If there's any through-line to the nonsense I wrote about on this blog, it's probably, "plan before you write."  If I'm not dispensing unsolicited (and frankly, unsubstantiated) advice about coming up with an outline, then I'm complaining that I've run into a brick wall because I can't figure out my story outline.  And if I'm not complaining that I've got problems, then I'm complaining that a movie or a book I've read has problems because they didn't come up with an outline.

So, um, I've started writing a new book without an outline.  Hmm.

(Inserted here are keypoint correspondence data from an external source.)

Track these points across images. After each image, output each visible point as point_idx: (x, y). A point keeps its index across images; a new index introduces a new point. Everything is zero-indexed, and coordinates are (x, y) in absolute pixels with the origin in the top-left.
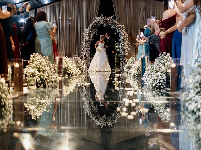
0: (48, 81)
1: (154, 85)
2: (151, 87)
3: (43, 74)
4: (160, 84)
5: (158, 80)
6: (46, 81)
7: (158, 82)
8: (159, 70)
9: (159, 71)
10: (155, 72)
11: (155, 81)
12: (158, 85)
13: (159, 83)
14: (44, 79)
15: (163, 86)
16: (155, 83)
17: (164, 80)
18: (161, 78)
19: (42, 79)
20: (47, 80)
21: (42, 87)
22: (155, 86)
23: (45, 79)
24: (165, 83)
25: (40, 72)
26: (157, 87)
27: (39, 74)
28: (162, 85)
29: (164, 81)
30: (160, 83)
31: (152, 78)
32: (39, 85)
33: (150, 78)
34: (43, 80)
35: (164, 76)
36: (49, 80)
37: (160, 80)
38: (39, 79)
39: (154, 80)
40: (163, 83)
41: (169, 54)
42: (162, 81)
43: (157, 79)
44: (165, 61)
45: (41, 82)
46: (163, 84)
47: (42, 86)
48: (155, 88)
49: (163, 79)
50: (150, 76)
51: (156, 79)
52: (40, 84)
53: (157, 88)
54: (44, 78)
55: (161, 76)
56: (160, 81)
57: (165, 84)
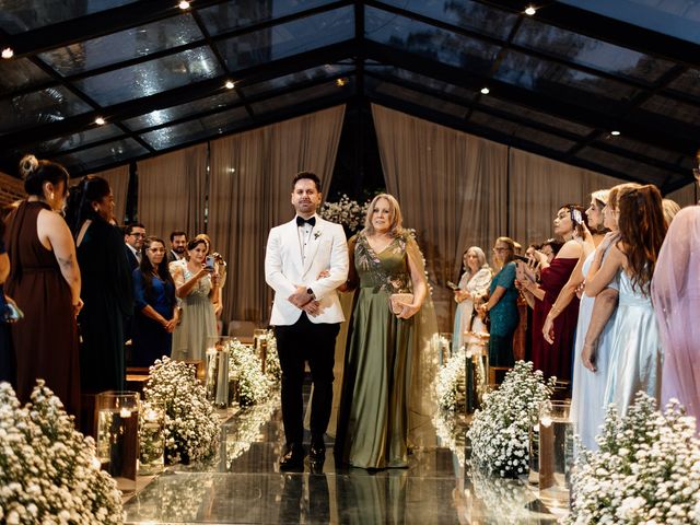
0: (197, 443)
1: (498, 463)
2: (491, 469)
3: (183, 424)
4: (516, 463)
5: (510, 449)
6: (189, 442)
7: (509, 454)
8: (512, 418)
9: (513, 422)
10: (501, 422)
11: (503, 450)
12: (510, 463)
13: (514, 457)
14: (185, 437)
15: (523, 466)
16: (503, 457)
17: (525, 449)
18: (518, 445)
19: (178, 438)
20: (192, 440)
21: (179, 462)
22: (502, 467)
23: (188, 437)
24: (527, 458)
25: (173, 418)
26: (507, 468)
27: (171, 422)
28: (520, 465)
29: (526, 453)
30: (517, 457)
31: (494, 441)
32: (169, 457)
33: (488, 439)
34: (182, 440)
35: (526, 437)
36: (197, 439)
37: (513, 450)
38: (172, 440)
39: (500, 446)
40: (523, 458)
41: (539, 372)
42: (520, 453)
43: (507, 447)
44: (528, 391)
45: (176, 446)
46: (524, 462)
47: (178, 458)
48: (502, 472)
49: (523, 446)
50: (489, 431)
51: (504, 444)
52: (173, 453)
53: (508, 474)
54: (184, 433)
55: (517, 437)
56: (516, 453)
57: (527, 462)
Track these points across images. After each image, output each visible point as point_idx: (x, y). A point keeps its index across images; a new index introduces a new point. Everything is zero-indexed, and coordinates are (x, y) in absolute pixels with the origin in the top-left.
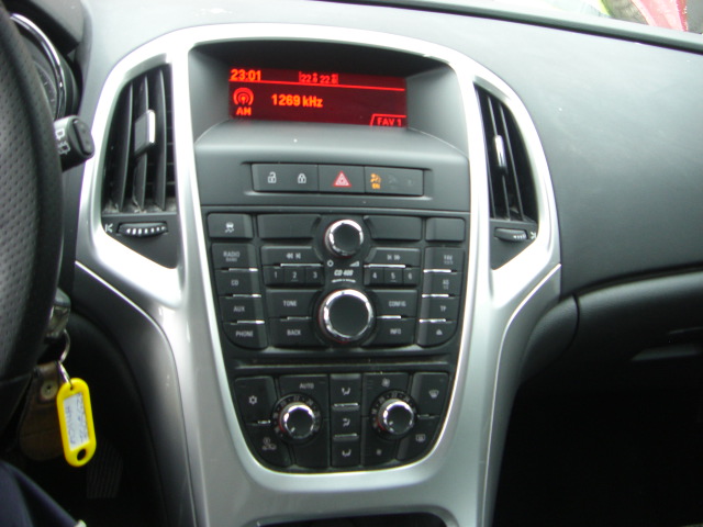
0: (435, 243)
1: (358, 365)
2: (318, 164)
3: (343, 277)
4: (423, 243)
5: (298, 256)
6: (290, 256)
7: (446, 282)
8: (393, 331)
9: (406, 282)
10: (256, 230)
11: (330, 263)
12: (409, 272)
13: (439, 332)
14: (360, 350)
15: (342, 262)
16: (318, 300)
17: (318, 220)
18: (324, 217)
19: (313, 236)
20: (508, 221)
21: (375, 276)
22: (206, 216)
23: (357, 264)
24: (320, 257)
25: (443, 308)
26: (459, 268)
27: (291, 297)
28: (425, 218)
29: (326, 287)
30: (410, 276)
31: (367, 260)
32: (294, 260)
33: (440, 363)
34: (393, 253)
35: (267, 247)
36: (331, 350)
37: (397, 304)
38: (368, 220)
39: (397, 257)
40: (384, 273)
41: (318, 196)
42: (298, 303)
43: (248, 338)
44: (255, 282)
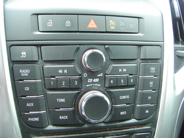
0: (145, 60)
1: (102, 133)
2: (78, 14)
3: (93, 83)
4: (139, 60)
5: (66, 71)
6: (60, 71)
7: (151, 83)
8: (122, 113)
9: (129, 84)
10: (40, 55)
11: (85, 75)
12: (131, 78)
13: (147, 112)
14: (103, 125)
15: (92, 74)
16: (78, 97)
17: (78, 49)
18: (81, 46)
19: (75, 59)
20: (180, 46)
21: (112, 82)
22: (9, 47)
23: (101, 75)
24: (79, 72)
25: (150, 98)
26: (158, 75)
27: (61, 96)
28: (140, 46)
29: (83, 89)
30: (132, 81)
31: (107, 72)
32: (63, 74)
33: (147, 127)
34: (122, 68)
35: (47, 66)
36: (86, 126)
37: (124, 97)
38: (108, 48)
39: (125, 70)
40: (117, 80)
41: (78, 33)
42: (65, 100)
43: (36, 121)
44: (40, 88)
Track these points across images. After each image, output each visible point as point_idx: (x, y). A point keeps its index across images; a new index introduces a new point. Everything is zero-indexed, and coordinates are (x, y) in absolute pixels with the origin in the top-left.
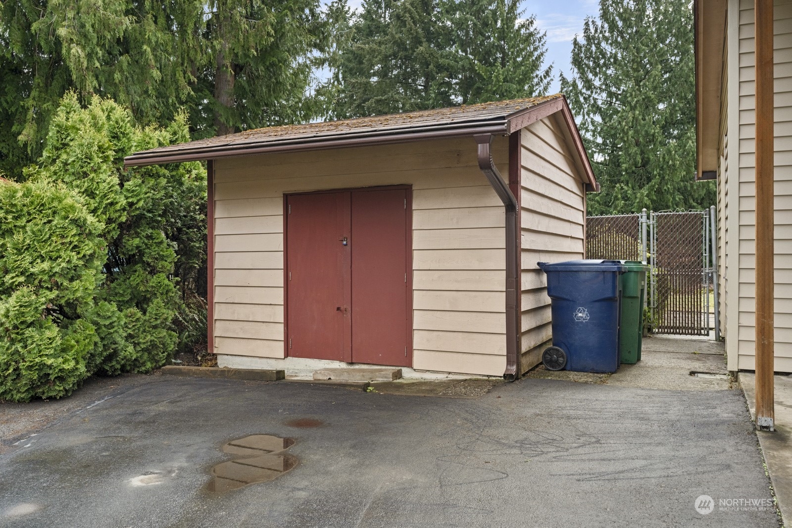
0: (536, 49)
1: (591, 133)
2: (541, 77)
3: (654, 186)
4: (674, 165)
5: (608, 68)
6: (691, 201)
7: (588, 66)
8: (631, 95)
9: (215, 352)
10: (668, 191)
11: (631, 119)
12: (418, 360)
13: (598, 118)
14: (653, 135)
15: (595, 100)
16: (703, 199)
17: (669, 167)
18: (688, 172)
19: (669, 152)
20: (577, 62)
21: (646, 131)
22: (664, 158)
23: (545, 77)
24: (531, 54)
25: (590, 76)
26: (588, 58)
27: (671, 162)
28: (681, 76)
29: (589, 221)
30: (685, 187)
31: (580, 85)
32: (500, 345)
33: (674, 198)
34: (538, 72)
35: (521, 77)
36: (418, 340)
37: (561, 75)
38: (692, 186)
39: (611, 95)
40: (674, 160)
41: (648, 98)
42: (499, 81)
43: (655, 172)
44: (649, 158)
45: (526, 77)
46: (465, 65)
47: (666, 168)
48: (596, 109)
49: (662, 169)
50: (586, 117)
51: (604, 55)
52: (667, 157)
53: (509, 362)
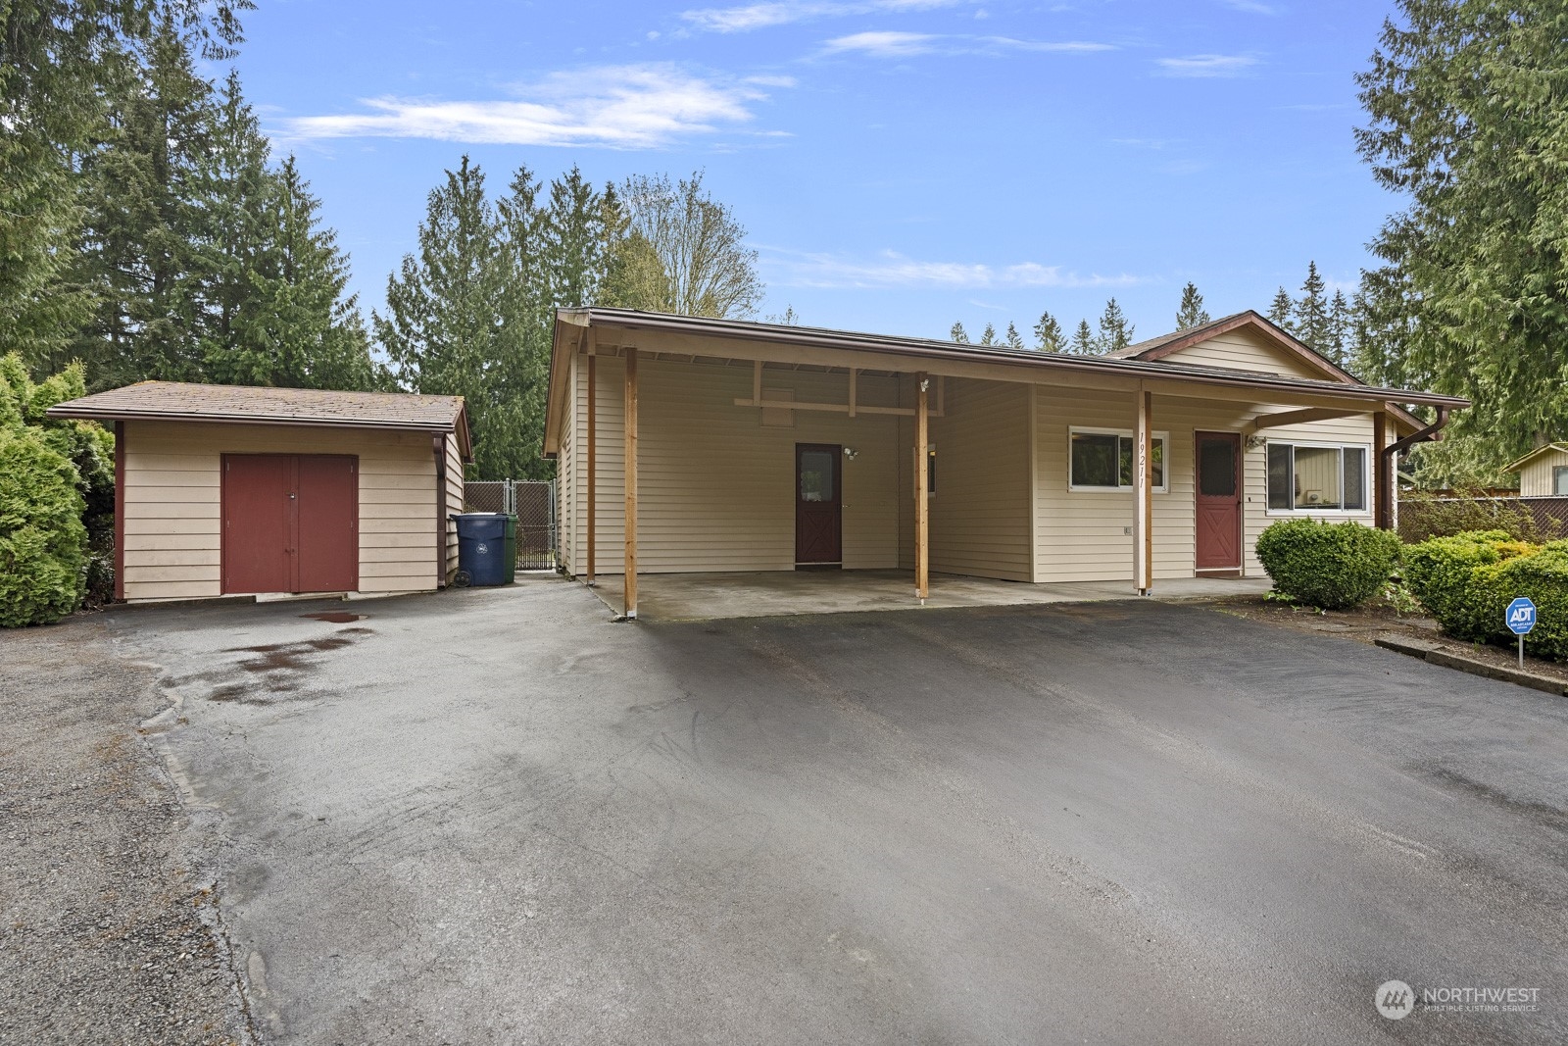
0: (337, 271)
1: (410, 384)
2: (342, 306)
3: (481, 449)
4: (501, 429)
5: (429, 315)
6: (517, 466)
7: (405, 307)
8: (458, 352)
9: (125, 597)
10: (495, 455)
11: (458, 377)
12: (362, 585)
13: (416, 367)
14: (481, 397)
15: (413, 346)
16: (527, 465)
17: (497, 431)
18: (515, 438)
19: (496, 415)
20: (394, 301)
21: (474, 392)
22: (491, 422)
23: (348, 307)
24: (330, 276)
25: (408, 320)
26: (407, 299)
27: (498, 427)
28: (507, 341)
29: (465, 486)
30: (512, 451)
31: (397, 329)
32: (434, 569)
33: (501, 463)
34: (337, 299)
35: (316, 301)
36: (362, 570)
37: (374, 312)
38: (518, 452)
39: (432, 344)
40: (501, 424)
41: (476, 357)
42: (285, 301)
43: (483, 435)
44: (475, 420)
45: (324, 302)
46: (234, 270)
47: (494, 432)
48: (414, 357)
49: (489, 431)
50: (405, 366)
51: (425, 301)
52: (494, 421)
53: (440, 578)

For fear of spoiling the few unique twists I'm bringing to the plot, I won't describe it in too much detail just yet.  I'll just say that it's a horror/comedy about an apparent abduction that leaves the protagonist stranded in a hostile environment.  A bit of science-fiction in there, too.  Maybe if it turns into a tangible book I'll post more about it.

Starting this while I'm already past due on other projects is par for the course.  I've got like three irons in the fire, each of which has a substantial amount of work put into them and needs my attention before the summer's over.  And what do I do?  I go start something else.  But no, not just something else - something with no plan whatsoever.

I wish I could explain why I do this.

I wonder if it's a problem all creative types have.  Like, are there sculptors out there who start working on some new piece, and in their head they're like, "This is going to be a representation of poverty," but while the clay is still wet they stop and go, "Huh, what if I did a representation of the obesity epidemic instead?" and then they just push what they're working on into a corner?  Are there filmmakers out there who shoot three hours of footage for a short they're working on, and then halfway through they go, "Y'know what, that creepy warehouse over there looks fun.  I'll come back to this comedy after I make a horror."

The grief I have is so much worse specifically because I don't have a plan for the new book.  It would be one thing if I project hopped to something that I'd already thought out really well and is halfway complete already.  At least then I'd have a clear vision of where I'm going.

But, no.  This is just a premise I've had in the back of my head for about three or four years and out of the blue I said, "Huh, that might be fun.  Let's play with that."

I have to be honest - not having a grand vision or a plan ahead of time does add an element of fun to it.  There is a part of me that's thrilled by the exploration aspect, that sense of wonder and mystery.  Where's my story going?  Oooh, who knows!  It's exciting!  Weeeeeeeeee!

And I'll be thrilled by that right until I run headfirst into a wall and wonder how to get myself out of the hole I dug.  Sigh.

At least I'm having fun for now.  I'll be back in about three months for the lamentations.